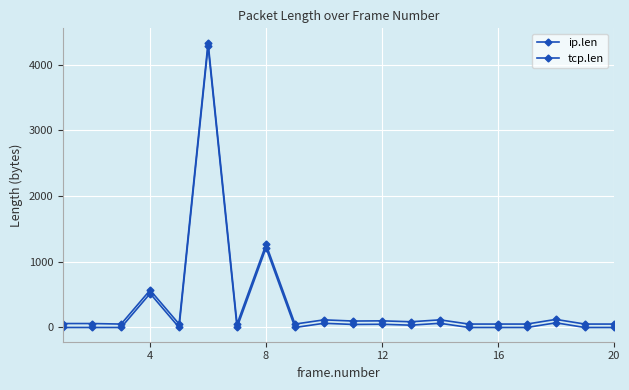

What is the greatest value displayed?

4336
□ □ □
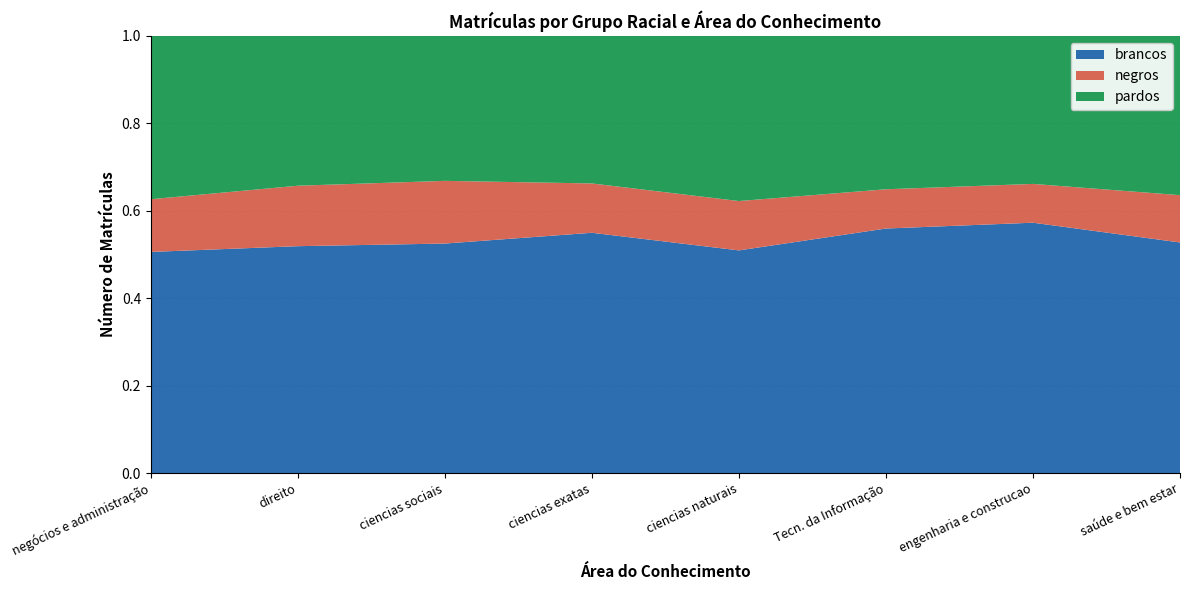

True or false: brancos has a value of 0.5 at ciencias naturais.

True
□ □ □
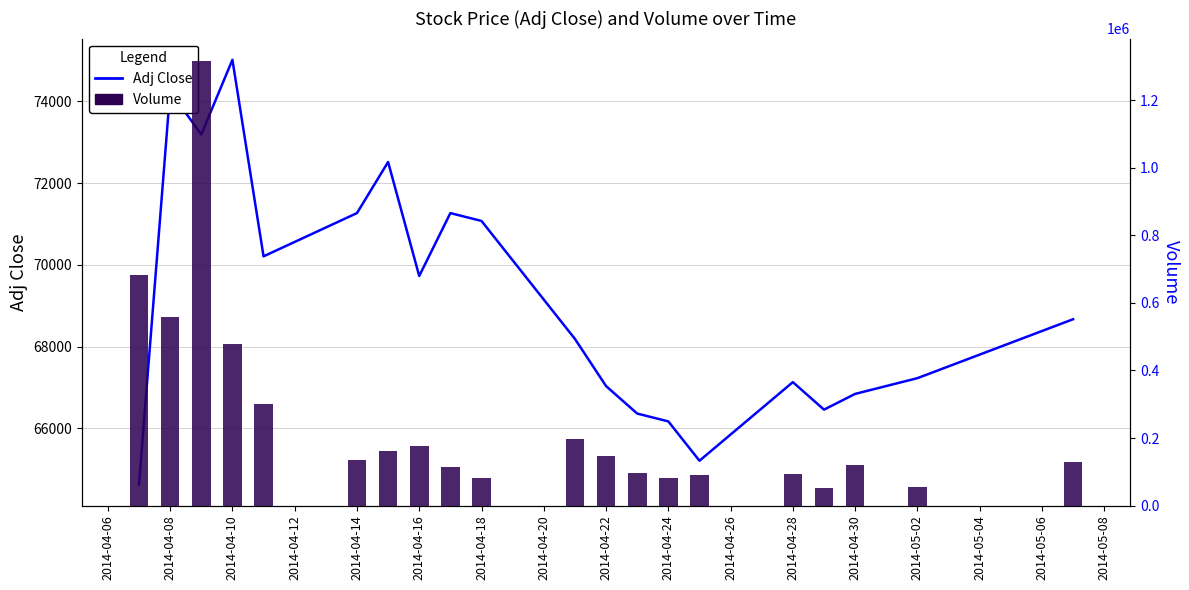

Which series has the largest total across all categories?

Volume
□ □ □
Please list every line in the material above that contains the string "value", copying each line in full.

What is the greatest value displayed?
True or false: brancos has a value of 0.5 at ciencias naturais.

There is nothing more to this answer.